[Date Prev][Date Next][Thread Prev][Thread Next][Date Index][Thread Index]

Re: [Xen-devel] PVH CPU hotplug design document



On 12/01/17 12:13, Roger Pau Monné wrote:
> Hello,
>
> Below is a draft of a design document for PVHv2 CPU hotplug. It should cover
> both vCPU and pCPU hotplug. It's mainly centered around the hardware domain,
> since for unprivileged PVH guests the vCPU hotplug mechanism is already
> described in Boris series [0], and it's shared with HVM.
>
> The aim here is to find a way to use ACPI vCPU hotplug for the hardware 
> domain,
> while still being able to properly detect and notify Xen of pCPU hotplug.
>
> Thanks, Roger.
>
> [0] https://lists.xenproject.org/archives/html/xen-devel/2017-01/msg00060.html
>
> ---8<---
> % CPU hotplug support for PVH
> % Roger Pau Monné <roger.pau@xxxxxxxxxx>
> % Draft B
>
> # Revision History
>
> | Version | Date        | Changes                                           |
> |---------|-------------|---------------------------------------------------|
> | Draft A | 5 Jan 2017  | Initial draft.                                    |
> |---------|-------------|---------------------------------------------------|
> | Draft B | 12 Jan 2017 | Removed the XXX comments and clarify some         |
> |         |             | sections.                                         |
> |         |             |                                                   |
> |         |             | Added a sample of the SSDT ASL code that would be |
> |         |             | appended to the hardware domain.                  |
>
> # Preface
>
> This document aims to describe the interface to use in order to implement CPU
> hotplug for PVH guests, this applies to hotplug of both physical and virtual
> CPUs.
>
> # Introduction
>
> One of the design goals of PVH is to be able to remove as much Xen PV specific
> code as possible, thus limiting the number of Xen PV interfaces used by 
> guests,
> and tending to use native interfaces (as used by bare metal) as much as
> possible. This is in line with the efforts also done by Xen on ARM and helps
> reduce the burden of maintaining huge amounts of Xen PV code inside of guests
> kernels.
>
> This however presents some challenges due to the model used by the Xen
> Hypervisor, where some devices are handled by Xen while others are left for 
> the
> hardware domain to manage. The fact that Xen lacks and AML parser also makes 
> it
> harder, since it cannot get the full hardware description from dynamic ACPI
> tables (DSDT, SSDT) without the hardware domain collaboration.
>
> One of such issues is CPU enumeration and hotplug, for both the hardware and
> unprivileged domains. The aim is to be able to use the same enumeration and
> hotplug interface for all PVH guests, regardless of their privilege.
>
> This document aims to describe the interface used in order to fulfill the
> following actions:
>
>  * Virtual CPU (vCPU) enumeration at boot time.
>  * Hotplug of vCPUs.
>  * Hotplug of physical CPUs (pCPUs) to Xen.
>
> # Prior work
>
> ## PV CPU hotplug
>
> CPU hotplug for Xen PV guests is implemented using xenstore and hypercalls. 
> The
> guest has to setup a watch event on the "cpu/" xenstore node, and react to
> changes in this directory. CPUs are added creating a new node and setting it's
> "availability" to online:
>
>     cpu/X/availability = "online"
>
> Where X is the vCPU ID. This is an out-of-band method, that relies on Xen
> specific interfaces in order to perform CPU hotplug.

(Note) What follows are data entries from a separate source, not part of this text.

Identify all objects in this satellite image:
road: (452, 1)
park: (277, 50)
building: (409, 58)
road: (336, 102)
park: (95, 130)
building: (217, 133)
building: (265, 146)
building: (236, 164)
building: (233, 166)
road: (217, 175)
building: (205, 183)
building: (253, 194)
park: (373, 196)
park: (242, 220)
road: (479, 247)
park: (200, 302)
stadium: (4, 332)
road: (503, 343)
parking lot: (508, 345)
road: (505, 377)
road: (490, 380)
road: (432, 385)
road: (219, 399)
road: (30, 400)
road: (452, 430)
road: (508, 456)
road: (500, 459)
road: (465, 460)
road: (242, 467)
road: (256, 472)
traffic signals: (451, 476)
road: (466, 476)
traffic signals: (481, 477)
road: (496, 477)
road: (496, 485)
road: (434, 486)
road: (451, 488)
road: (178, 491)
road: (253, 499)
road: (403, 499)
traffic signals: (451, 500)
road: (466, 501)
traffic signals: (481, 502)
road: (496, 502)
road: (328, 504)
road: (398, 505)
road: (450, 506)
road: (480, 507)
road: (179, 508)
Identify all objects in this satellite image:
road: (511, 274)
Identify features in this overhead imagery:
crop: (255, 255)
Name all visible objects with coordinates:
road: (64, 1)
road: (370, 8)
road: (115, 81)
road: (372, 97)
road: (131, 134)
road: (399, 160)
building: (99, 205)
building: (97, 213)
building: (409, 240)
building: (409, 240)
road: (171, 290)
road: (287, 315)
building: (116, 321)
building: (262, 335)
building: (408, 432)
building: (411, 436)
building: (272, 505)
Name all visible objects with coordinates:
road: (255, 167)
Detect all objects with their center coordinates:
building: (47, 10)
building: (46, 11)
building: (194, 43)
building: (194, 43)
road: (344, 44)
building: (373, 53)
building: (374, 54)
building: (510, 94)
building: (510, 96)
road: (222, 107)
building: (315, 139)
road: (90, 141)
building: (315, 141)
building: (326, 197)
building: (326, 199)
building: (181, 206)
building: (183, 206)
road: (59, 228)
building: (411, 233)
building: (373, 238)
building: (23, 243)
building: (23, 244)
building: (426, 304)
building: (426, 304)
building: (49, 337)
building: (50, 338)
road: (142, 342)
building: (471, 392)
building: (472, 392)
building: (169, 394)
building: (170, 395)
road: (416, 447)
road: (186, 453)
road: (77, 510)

It is also worth pointing the shortcomings of this model, i.e. that
there is no mechanism to prevent a guest onlining more processors if it
ignores the xenstore values.

>
> ## QEMU CPU hotplug using ACPI
>
> The ACPI tables provided to HVM guests contain processor objects, as created 
> by
> libacpi. The number of processor objects in the ACPI namespace matches the
> maximum number of processors supported by HVM guests (up to 128 at the time of
> writing). Processors currently disabled are marked as so in the MADT and in
> their \_MAT and \_STA methods.
>
> A PRST operation region in I/O space is also defined, with a size of 128bits,
> that's used as a bitmap of enabled vCPUs on the system. A PRSC method is
> provided in order to check for updates to the PRST region and trigger
> notifications on the affected processor objects. The execution of the PRSC
> method is done by a GPE event. Then OSPM checks the value returned by \_STA 
> for
> the ACPI\_STA\_DEVICE\_PRESENT flag in order to check if the vCPU has been
> enabled.

It is worth describing the toolstack side of hotplug? It is equally
relevant IMO.

>
> ## Native CPU hotplug
>
> OSPM waits for a notification from ACPI on the processor object and when an
> event is received the return value from _STA is checked in order to see if
> ACPI\_STA\_DEVICE\_PRESENT has been enabled. This notification is triggered
> from the method of a GPE block.
>
> # PVH CPU hotplug
>
> The aim as stated in the introduction is to use a method as similar as 
> possible
> to bare metal CPU hotplug for PVH, this is feasible for unprivileged domains,
> since the ACPI tables can be created by the toolstack and provided to the
> guest. Then a minimal I/O or memory handler will be added to Xen in order to
> report the bitmap of enabled vCPUs. There's already a [series][0] posted to
> xen-devel that implement this functionality for unprivileged PVH guests.
>
> This however is proven to be quite difficult to implement for the hardware
> domain, since it has to manage both pCPUs and vCPUs. The hardware domain 
> should
> be able to notify Xen of the addition of new pCPUs, so that they can be used 
> by
> the Hypervisor, and also be able to hotplug new vCPUs for it's own usage. 
> Since
> Xen cannot access the dynamic (AML) ACPI tables, because it lacks an AML
> parser, it is the duty of the hardware domain to parse those tables and notify
> Xen of relevant events.
>
> There are several related issues here that prevent a straightforward solution
> to this issue:
>
>  * Xen cannot parse AML tables, and thus cannot get notifications from ACPI
>    events. And even in the case that Xen could parse those tables, there can
>    only be one OSPM registered with ACPI

There can indeed only be one OSPM, which is the entity that executes AML
methods and receives external interrupts from ACPI-related things.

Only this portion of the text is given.